# Upside down display on monitor



## lufc (Jun 24, 2007)

A couple of trips in recent month our screen has displayed upside down and no matter what I try it makes no difference. On next trip it was OK again. There is a mirror option on the monitor and this works fine but when it goes upside down I cannot fix it.

Any thoughts or has this happened to anyone else?


----------



## pelicanpete (Apr 28, 2007)

T.V. screen, computer screen, reversing monitor, sun-screen?...go on...give us a clue :?


----------



## Rapide561 (Oct 1, 2005)

*Upside down*

Hi

My menu button on the monitor gives me the option to flip the image upside down etc.

R


----------



## JSB (Aug 4, 2011)

We have the same problem...infuriating


----------



## DTPCHEMICALS (Jul 24, 2006)

as Russel sugests. go to menu to correct. Mine usualy flips to the oposite mirror image.

dave p


----------



## JSB (Aug 4, 2011)

The menu only allows younto mirror the image, not flip it upside down.
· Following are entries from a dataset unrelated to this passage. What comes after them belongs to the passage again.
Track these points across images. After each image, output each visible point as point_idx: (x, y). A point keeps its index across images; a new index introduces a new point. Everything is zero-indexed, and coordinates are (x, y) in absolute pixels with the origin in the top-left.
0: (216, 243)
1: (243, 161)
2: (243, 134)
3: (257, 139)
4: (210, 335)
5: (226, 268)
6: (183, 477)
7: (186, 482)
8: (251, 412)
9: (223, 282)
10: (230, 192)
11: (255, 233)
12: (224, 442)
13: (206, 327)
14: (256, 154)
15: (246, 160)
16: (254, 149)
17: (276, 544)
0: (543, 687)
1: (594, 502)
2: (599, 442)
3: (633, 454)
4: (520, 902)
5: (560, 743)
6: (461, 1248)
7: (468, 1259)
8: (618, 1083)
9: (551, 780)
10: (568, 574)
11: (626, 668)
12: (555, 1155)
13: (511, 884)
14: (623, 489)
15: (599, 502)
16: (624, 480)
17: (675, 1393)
Would welcome other suggestions anyone has.


----------



## uncleswede (Apr 16, 2010)

With Windows XP and Windows 7 there is a key combination to do this too...


Ctrl + Alt + UpArrow = screen upright
Ctrl + Alt + DownArrow = screen upside down
Ctrl + Alt + RightArrow = screen 90 deg right
Ctrl + Alt + LeftArrow = screen 90 deg left


----------